I can make def func(x, p1, p2): return p1 + p2 + x to get it working, but with more complicated situations the code is going to look verbose and messy. I'd really love it if there's a cleaner solution to this problem.

Thanks!

Answer 1

Not sure if this is cleaner, but at least it is easier now to add more parameters to the fitting function. Maybe one could even make an even better solution out of this.

import numpy as np
from scipy.optimize import curve_fit


def func(x, p): return p[0] + p[1] * x

def func2(*args):
    return func(args[0],args[1:])

popt, pcov = curve_fit(func2, np.arange(10), np.arange(10), p0=(0, 0))
print popt,pcov

EDIT: This works for me

import numpy as np
from scipy.optimize import curve_fit

def func(x, *p): return p[0] + p[1] * x

popt, pcov = curve_fit(func, np.arange(10), np.arange(10), p0=(0, 0))
print popt,pcov

Answer 2

Problem

When using curve_fit you must explicitly say the number of fit parameters. Doing something like:

def f(x, *p):
    return sum( [p[i]*x**i for i in range(len(p))] )

would be great, since it would be a general nth-order polynomial fitting function, but unfortunately, in my SciPy 0.12.0, it raises:

ValueError: Unable to determine number of fit parameters.

Solution

So you should do:

def f_1(x, p0, p1):
    return p0 + p1*x

def f_2(x, p0, p1, p2):
    return p0 + p1*x + p2*x**2

and so forth...

Then you can call using the p0 argument:

curve_fit(f_1, xdata, ydata, p0=(0,0))

Answer 3

scipy.optimize.curve_fit

scipy.optimize.curve_fit(f, xdata, ydata, p0=None, sigma=None, **kw)

Use non-linear least squares to fit a function, f, to data.

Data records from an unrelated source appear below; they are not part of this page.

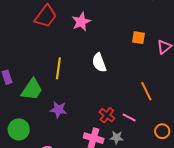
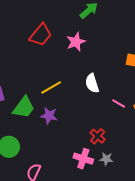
yellow line: (58, 68) -> (51, 88), turned 50
purple star: (58, 110) -> (49, 116), moved
pink line: (129, 118) -> (119, 104), moved

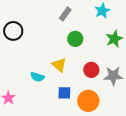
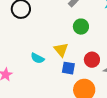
blue square: (64, 93) -> (68, 68), moved

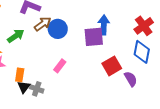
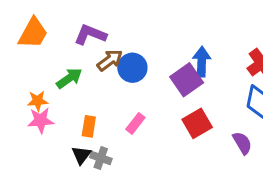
purple square: (94, 37) -> (187, 80), turned -30
red square: (112, 66) -> (197, 123), moved
orange rectangle: (20, 75) -> (89, 126), moved

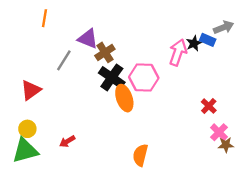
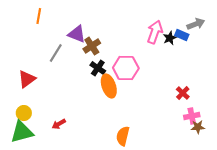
pink arrow: (178, 52) -> (155, 32), moved
black cross: (112, 78) -> (98, 68), size x0.7
pink cross: (219, 132) -> (192, 116), turned 35

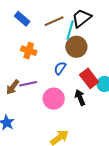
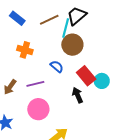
blue semicircle: (60, 68) -> (57, 66), turned 96
purple line: (28, 84) -> (35, 84), moved
pink circle: (54, 99) -> (38, 109), moved

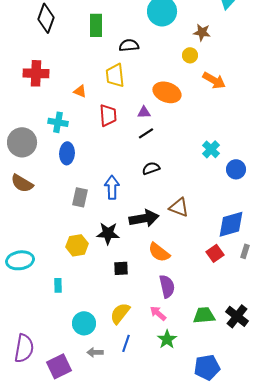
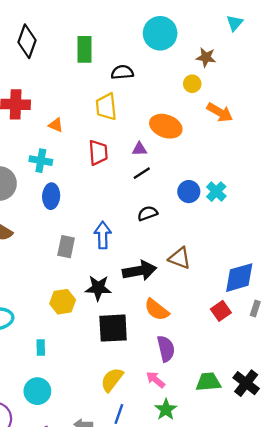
orange triangle: (80, 91) -> (56, 125), moved
blue circle: (236, 169) -> (189, 192), moved
black square: (121, 268) -> (113, 328), size x1.8
cyan circle: (84, 323) -> (37, 391), moved

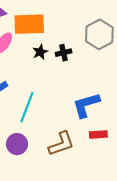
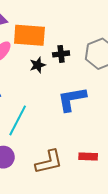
black cross: (64, 53) -> (61, 54), moved
blue L-shape: (86, 105) -> (72, 99), moved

Assumes ydata = f(xdata, *params) + eps

Explaining the idea

The function to be fitted should take only scalars (not: *p0). Remember that the result of the fit depends on the initialization parameters.

Working example

import numpy as np
from scipy.optimize import curve_fit
import matplotlib.pyplot as plt

def func(x, a0, a1):
    return a0 + a1 * x

x, y = np.arange(10), np.arange(10) + np.random.randn(10)/10
popt, pcov = curve_fit(func, x, y, p0=(1, 1))

# Plot the results
plt.title('Fit parameters:\n a0=%.2e a1=%.2e' % (popt[0], popt[1]))
# Data
plt.plot(x, y, 'rx')
# Fitted function
x_fine = np.linspace(x[0], x[-1], 100)
plt.plot(x_fine, func(x_fine, popt[0], popt[1]), 'b-')
plt.savefig('Linear_fit.png')
plt.show()